JSR223 File encoding jython

Spaceman_Spiff · March 19, 2016, 7:15am

Hi,

how do I set the proper file encoding for the jython files?
I tried adding in the first line a

# -*- coding: utf-8 -*-

in the beginning but then I get the following error:

javax.script.ScriptException: org.python.antlr.ParseException: org.python.antlr.ParseException: encoding declaration in Unicode string
        at org.python.jsr223.PyScriptEngine.scriptException(PyScriptEngine.java:207) ~[jython.jar:na]
        at org.python.jsr223.PyScriptEngine.compileScript(PyScriptEngine.java:88) ~[jython.jar:na]
        at org.python.jsr223.PyScriptEngine.eval(PyScriptEngine.java:47) ~[jython.jar:na]
        at javax.script.AbstractScriptEngine.eval(Unknown Source) ~[na:1.8.0_73]
        at org.openhab.core.jsr223.internal.engine.scriptmanager.Script.loadScript(Script.java:91) ~[bundlefile:na]
        at org.openhab.core.jsr223.internal.engine.scriptmanager.Script.<init>(Script.java:79) ~[bundlefile:na]
        at org.openhab.core.jsr223.internal.engine.scriptmanager.ScriptManager.loadScript(ScriptManager.java:90) [bundlefile:na]
        at org.openhab.core.jsr223.internal.engine.scriptmanager.ScriptManager.scriptsChanged(ScriptManager.java:185) [bundlefile:na]
        at org.openhab.core.jsr223.internal.engine.scriptmanager.ScriptUpdateWatcher.run(ScriptUpdateWatcher.java:105) [bundlefile:na]
        at java.lang.Thread.run(Unknown Source) [na:1.8.0_73]
Caused by: org.python.core.PyException: null
        at org.python.core.Py.JavaError(Py.java:546) ~[jython.jar:na]
        at org.python.core.ParserFacade.parseExpressionOrModule(ParserFacade.java:129) ~[jython.jar:na]
        at org.python.util.PythonInterpreter.compile(PythonInterpreter.java:320) ~[jython.jar:na]
        at org.python.util.PythonInterpreter.compile(PythonInterpreter.java:312) ~[jython.jar:na]
        at org.python.jsr223.PyScriptEngine.compileScript(PyScriptEngine.java:83) ~[jython.jar:na]
        ... 8 common frames omitted
Caused by: org.python.antlr.ParseException: encoding declaration in Unicode string
        at org.python.core.ParserFacade.prepBufReader(ParserFacade.java:281) ~[jython.jar:na]
        at org.python.core.ParserFacade.parseExpressionOrModule(ParserFacade.java:123) ~[jython.jar:na]
        ... 11 common frames omitted

While googeling I found this should acutally work, but it obviously seems not.

When I remove the entry in the first line, my rule loads fine but I am having problems with special characters like “°C”, “äöü”, etc.
Can anyone point me in the right direction?

steve1 · March 19, 2016, 12:17pm

Are you using the “u” prefix on the Python strings? I tried an example and it worked when not including the comment and prefixing the unicode strings.

──────────────────────────────

* [Tasks to perform]
A. In the forum thread above about Jython file encoding, what does the reply suggest doing with the Python strings?
B. List every exception class named in the error output of the Jython file encoding thread, giving each one only once.
C. Continue the forum thread on Jython file encoding from its final post.

──────────────────────────────

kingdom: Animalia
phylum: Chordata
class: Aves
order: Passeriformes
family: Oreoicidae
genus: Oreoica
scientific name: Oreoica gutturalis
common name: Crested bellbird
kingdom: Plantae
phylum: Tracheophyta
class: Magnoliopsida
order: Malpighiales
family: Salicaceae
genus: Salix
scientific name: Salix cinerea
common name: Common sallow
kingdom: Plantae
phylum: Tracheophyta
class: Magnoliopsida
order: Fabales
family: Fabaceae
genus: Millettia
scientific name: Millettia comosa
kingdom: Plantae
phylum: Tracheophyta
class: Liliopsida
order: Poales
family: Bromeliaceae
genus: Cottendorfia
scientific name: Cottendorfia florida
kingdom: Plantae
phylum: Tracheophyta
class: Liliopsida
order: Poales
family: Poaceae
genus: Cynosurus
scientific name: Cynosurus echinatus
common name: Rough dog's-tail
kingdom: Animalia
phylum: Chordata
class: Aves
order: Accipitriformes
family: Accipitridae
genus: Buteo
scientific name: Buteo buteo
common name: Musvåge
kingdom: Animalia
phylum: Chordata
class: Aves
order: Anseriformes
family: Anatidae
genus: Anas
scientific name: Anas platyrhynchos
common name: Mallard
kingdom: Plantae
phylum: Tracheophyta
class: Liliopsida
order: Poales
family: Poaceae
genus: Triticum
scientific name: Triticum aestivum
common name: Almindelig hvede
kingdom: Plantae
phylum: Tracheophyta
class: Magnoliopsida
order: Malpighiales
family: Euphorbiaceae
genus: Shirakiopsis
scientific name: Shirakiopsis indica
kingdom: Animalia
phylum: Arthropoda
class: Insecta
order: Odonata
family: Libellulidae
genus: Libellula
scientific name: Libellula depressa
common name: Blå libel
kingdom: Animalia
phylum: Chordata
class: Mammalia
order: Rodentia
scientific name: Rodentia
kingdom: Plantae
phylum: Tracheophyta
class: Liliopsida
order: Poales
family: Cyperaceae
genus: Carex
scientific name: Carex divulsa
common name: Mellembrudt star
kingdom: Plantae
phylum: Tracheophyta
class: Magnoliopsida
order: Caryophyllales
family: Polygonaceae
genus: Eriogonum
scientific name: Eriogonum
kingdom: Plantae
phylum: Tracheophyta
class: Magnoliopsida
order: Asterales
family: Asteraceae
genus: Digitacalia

──────────────────────────────

* [Expected answers]
A. Put the "u" prefix on the unicode strings and leave out the encoding comment.

B.
javax.script.ScriptException
org.python.antlr.ParseException
org.python.core.PyException

C.
Here’s some discussion about the encoding comment… http://bugs.jython.org/issue1696

I don’t fully understand the reasoning presented there. It seems to work both with or without the comment if the script is interpreted directly from Jython rather than through the JSR223 ScriptEngine.eval function.

Spaceman_Spiff · March 19, 2016, 1:27pm

I tried both. I also played around with .decode and .encode but I did not manage to get it to work.
My file encoding is utf-8 and I am not including the comment and not including the BOM.
When using the u"°C" it doesn’t work ether.
What is your file encoding?

steve1 · March 19, 2016, 9:50pm

When you say it’s not working, what do you mean?

Spaceman_Spiff · March 20, 2016, 9:39am

I ment I have not been able to use special characters in strings like “°C”.
It becames something completely unreadable.

print( "°C")
print( u"°C")

becomes

├?┬░C
┬░C

steve1 · March 20, 2016, 2:07pm

I run openhab as a daemon so I can’t use print in that context. However, I’ve run standalone Jython scripts that use the JSR223 ScriptEngine class to load scripts that print to the console (Terminal on Mac OS X) and it works correctly (without encoding comment, BOM, etc.). I’ve also logged unicode from from an openhab rule and that worked too.

riturrioz · August 29, 2016, 12:46pm

Hi @steve1 and @Spaceman_Spiff!

I’m really confused about this unicode, str, utf-8, encode, decode… stuff

I’ve made a really simple jython script and I don’t understand what’s going on here. Here you can see the rule:

import openhab

@openhab.rule
class TestRule(Rule):
    def __init__(self):
        self.log.info("---------------------------------------------")
        self.log.info("---------------------------------------------")
        test = u'habitación'
        self.log.info("test: %s" % (test))
        self.log.info("test's repr: %s" % (repr(test)))
        self.log.info("test's type: %s" % (type(test)))
        test_encode = test.encode("utf-8")
        self.log.info("test_encode: %s" % (test_encode))
        self.log.info("test_encode's repr: %s" % (repr(test_encode)))
        self.log.info("test_encode's type: %s" % (type(test_encode)))
        self.log.info("---------------------------------------------")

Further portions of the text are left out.